The Art of Non-Verbal Communication – What Are You Really Saying?

Posted by Melissa Meunier on Tue, Feb 25, 2014 @ 11:30 AM

information, conversation, communication, ideas

The show “Lie To Me” was a short lived, yet completely plausible crime series centered on a doctor who taught a course in body language and made his livelihood exploiting it.  Inspired by the work of Paul Ekman, the world’s foremost expert on facial expressions, the show tackled the science behind non-verbal behaviors, micro expressions and psychological techniques to reach the truth.

While crime and deceit are not subjects being dealt with in many companies, the art of communication is. Of the millions of words we use to communicate on a daily basis, studies show approximately 90% of our communication is non-verbal. 

Non-verbal communication is the process of communicating through (mostly) visual behaviors or body language.  Non-verbal communication is not just a single thing; it’s a group of behaviors. Those behaviors – eye contact, gestures, the way we stand, how fast we speak, and how close we stand - send strong messages.  When it comes to communication we often take time to think about the words we will use to convey a message - but do we stop and think about how we will deliver it? 

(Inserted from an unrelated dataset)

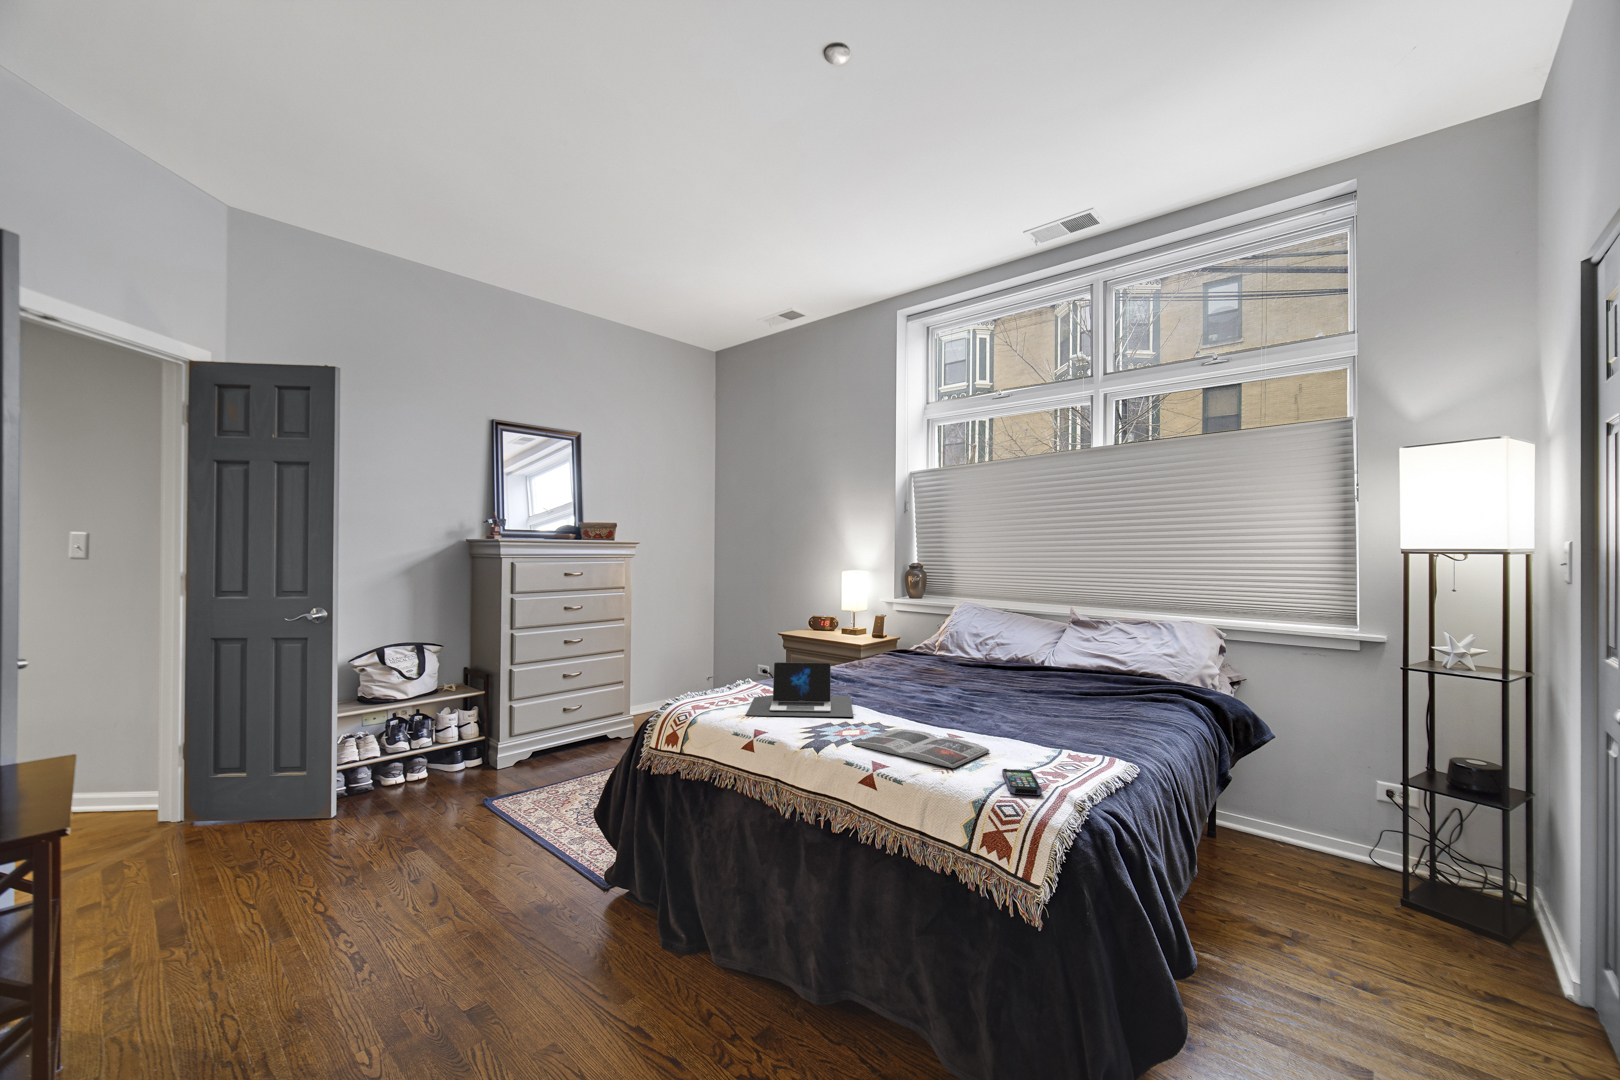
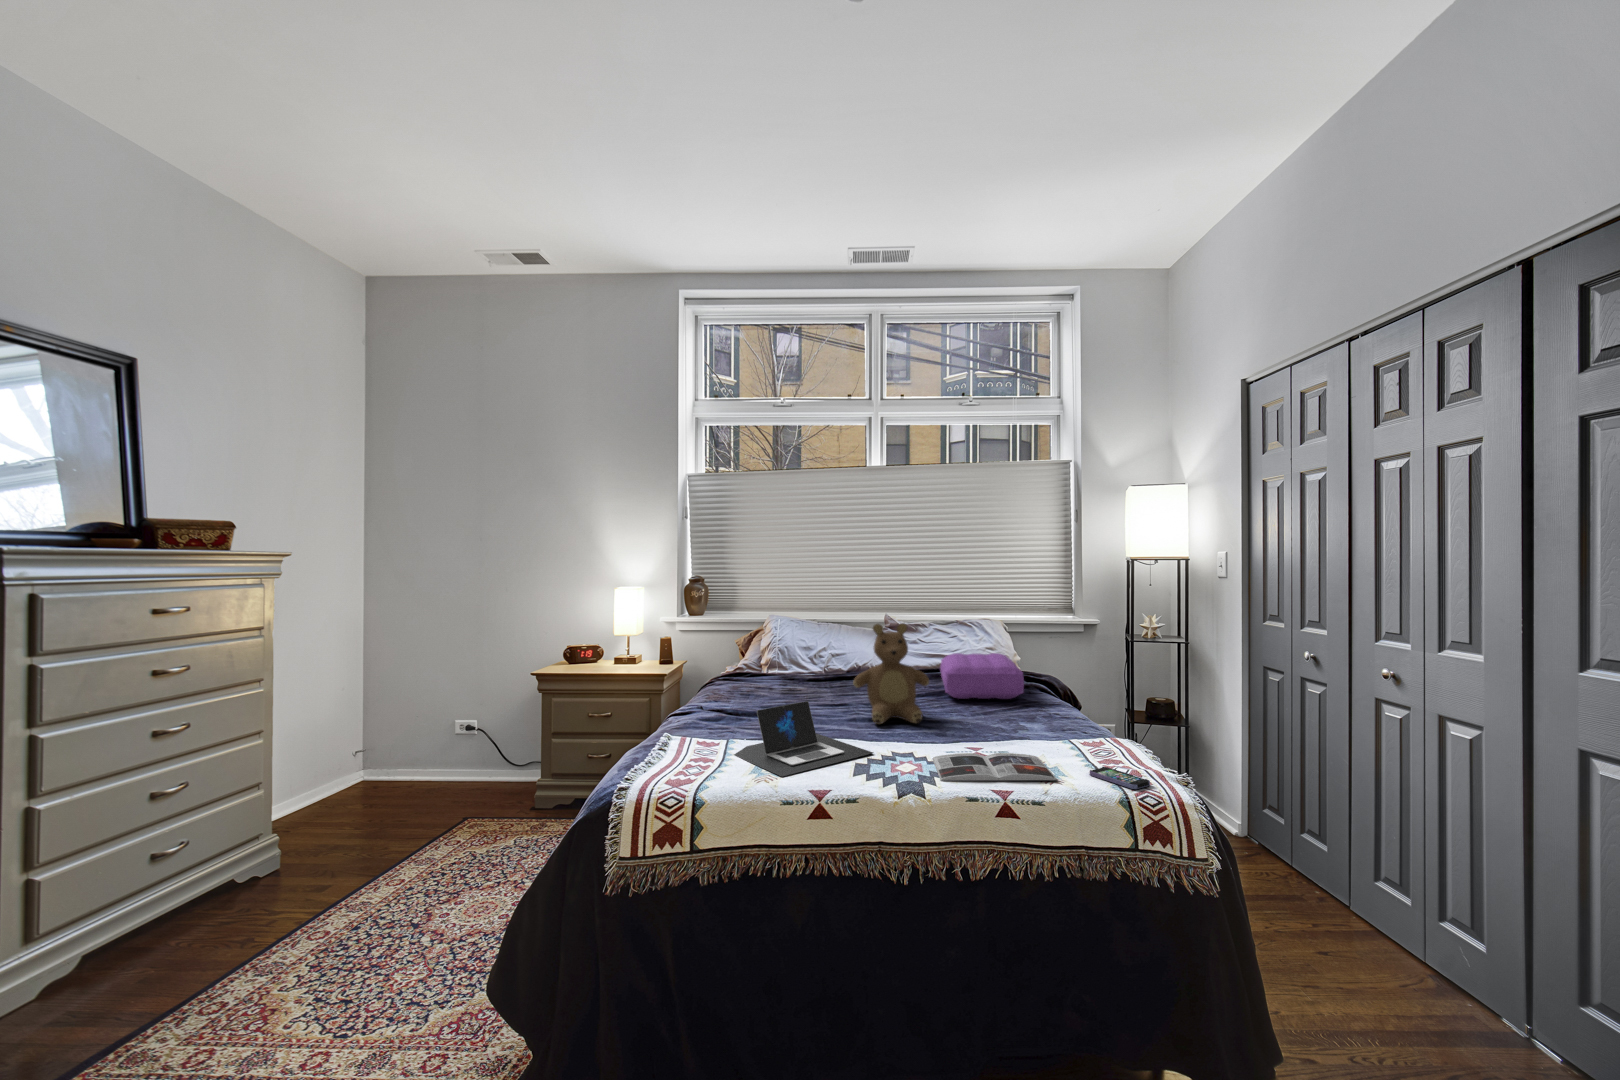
teddy bear: none [912,602,992,706] -> present [853,623,929,724]
pillow: none [1042,651,1165,707] -> present [940,653,1024,699]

Often what we say verbally and what we convey through body language are two totally different things.  When we send mixed messages, the listener has to decide whether to believe the verbal or non-verbal message.  Often the non-verbal message is chosen, as it is the most natural, unconscious language that broadcasts the true feelings and intentions at any given moment.

There are seven non-verbal communication behaviors that have been identified.  While each of these can been divided deeper, these seven are the standard actions most recognized:

  • Eye Contact – Eye contact can communicate interest and establish a connection. As some may say it is the window to the soul; eyes indicate engagement, attention and involvement. Give the eye contact that makes everyone feel comfortable.  Unless looking at others is a cultural no-no, lookers gain more credibility than non-lookers.
  • Posture – There are many different types of body positioning  - slouching, towering, jaw thrust, arm crosses, etc. Each can communicate a variety of good or bad messages.  Posture can also be used to determine the degree of attention, engagement, or involvement with another.  Being “open” and showing command can impact how a message is received.
  • Facial Expressions –The human face is extremely expressive and the ”looks” might just be the greatest indicator of our emotional state.  Do you appear emotionally present and filled with interest or unexpressive and not engaged?
  • Paralanguage  - Theses subtle movements are vocalizations that are not words.  Every sigh, tick, pen tap or knee bounce gives off a message – whether its nervousness or disinterest. While these actions are often unconscious they can be interpreted as negative.
  • Touch – There is a great deal of communication through touch - a handshake, back slap or pat on the shoulder. The meaning conveyed from touch is highly dependent upon the culture, the context of the situation and the relationship between the communicators.  It is important to recognize situations where touch makes someone feel uncomfortable.
  • Gestures – Notice how gestures are perceived. They should support and enhance the words we are saying –they should not overwhelm or contradict.  Gestures are woven into daily life – we wave, point and beckon – often without thinking.
  • Proximity – Have you ever felt uncomfortable during a conversation because the other person was invading your personal space? Every person has a need for his or her own physical space.  This differs between culture, situation and relationship. Be cognizant of how you are using your space and others around you.

Simply stated, non-verbal communication (or body language) is best described as external evidence of ones emotional state. While what you say is important, it’s more important that the body language matches the message you are conveying. Being a better communicator is being sensitive to the body language and non-verbal behaviors of others, but also your own. When your non-verbal signals match with the verbal message, it will increase engagement, trust, and rapport with others.